▶ _Trecho do documento_
>>>

Kathmandu parece como qualquer outra cidade em desenvolvimento: surto de construções em concreto, poluição, muitos veículos… A parte principal, conhecida por Thamel, é repleta de restaurantes, bares e lojas que vendem de tradicionais artesanatos e souvenirs a DVDs e roupas esportivas falsificadas, tudo voltado ao turismo. É muito fácil perder horas e horas, além de gastar muito dinheiro por ali, mas temos que admitir que esta parte da cidade não tem nada haver com o que é o real Nepal. Para ver a realidade, basta caminharmos um pouco para fora deste centrinho e podemos admirar diversos templos hindus, budistas e tibetanos; as construções típicas da cultura newari, que são a maioria no Vale de Kathmandu; e também ver o dia a dia dos nepaleses.

Uma das partes mais bonitas e interessantes da capital é a famosa Durbar Square, onde o rei da cidade foi coroado e legitimado há muito tempo atrás. Essa praça é até hoje o coração da cidade antiga e é um dos maiores legados de arquitetura no país. Na verdade, a Durbar Square é formada por diversos templos repletos de esculturas e detalhes em madeira. Lindíssimos! A construção que mais nos chamou a atenção foi a Kumari House.

<<<

▶ _Informações fornecidas_
>>>

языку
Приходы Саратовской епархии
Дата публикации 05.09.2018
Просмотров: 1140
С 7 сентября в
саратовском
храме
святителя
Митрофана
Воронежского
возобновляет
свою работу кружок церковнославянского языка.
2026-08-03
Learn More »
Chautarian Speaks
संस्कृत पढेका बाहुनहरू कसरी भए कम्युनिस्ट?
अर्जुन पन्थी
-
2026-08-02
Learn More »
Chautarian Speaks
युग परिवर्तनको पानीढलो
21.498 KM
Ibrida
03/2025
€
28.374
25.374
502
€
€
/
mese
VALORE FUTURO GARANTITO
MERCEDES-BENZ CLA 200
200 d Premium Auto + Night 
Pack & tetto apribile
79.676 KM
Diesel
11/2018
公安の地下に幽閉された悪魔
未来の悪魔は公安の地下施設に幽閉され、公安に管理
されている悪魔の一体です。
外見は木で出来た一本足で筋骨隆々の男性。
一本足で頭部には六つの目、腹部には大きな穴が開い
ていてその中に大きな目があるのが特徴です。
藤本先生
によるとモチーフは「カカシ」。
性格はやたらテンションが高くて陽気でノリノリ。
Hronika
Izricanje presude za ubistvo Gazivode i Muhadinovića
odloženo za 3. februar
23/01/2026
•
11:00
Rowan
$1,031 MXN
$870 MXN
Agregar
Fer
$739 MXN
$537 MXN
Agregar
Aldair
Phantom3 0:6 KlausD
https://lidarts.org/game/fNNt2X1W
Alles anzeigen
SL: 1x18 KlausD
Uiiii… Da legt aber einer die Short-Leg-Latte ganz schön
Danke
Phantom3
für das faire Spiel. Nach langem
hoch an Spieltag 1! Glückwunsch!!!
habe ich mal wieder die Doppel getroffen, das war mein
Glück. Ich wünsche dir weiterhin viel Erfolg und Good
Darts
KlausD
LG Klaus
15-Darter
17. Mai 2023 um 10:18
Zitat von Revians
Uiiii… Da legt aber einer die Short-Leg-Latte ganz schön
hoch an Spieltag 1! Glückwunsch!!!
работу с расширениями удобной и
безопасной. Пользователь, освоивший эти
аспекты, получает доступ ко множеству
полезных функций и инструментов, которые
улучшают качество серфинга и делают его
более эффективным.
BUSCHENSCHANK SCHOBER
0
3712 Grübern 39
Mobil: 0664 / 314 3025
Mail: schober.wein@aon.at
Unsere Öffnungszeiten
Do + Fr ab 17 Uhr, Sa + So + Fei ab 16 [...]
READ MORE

<<<

▶ _Perguntas de estudo_
**A)** Responda com base no texto sobre Kathmandu:
(i) Como é conhecida a parte principal da cidade?
(ii) O que aconteceu com o rei da cidade na Durbar Square?
(iii) Qual construção mais chamou a atenção de quem escreve?
**B)** No texto sobre Kathmandu, pegue o trecho que começa em "Uma das partes" e termina em "a Kumari House." e mude "Durbar Square" para "Praça Durbar" todas as vezes que aparecer.

▶ _Resultados por tarefa_
**A)**
(i) Thamel.
(ii) Ele foi coroado e legitimado ali, há muito tempo.
(iii) A Kumari House.

**B)**
Uma das partes mais bonitas e interessantes da capital é a famosa Praça Durbar, onde o rei da cidade foi coroado e legitimado há muito tempo atrás. Essa praça é até hoje o coração da cidade antiga e é um dos maiores legados de arquitetura no país. Na verdade, a Praça Durbar é formada por diversos templos repletos de esculturas e detalhes em madeira. Lindíssimos! A construção que mais nos chamou a atenção foi a Kumari House.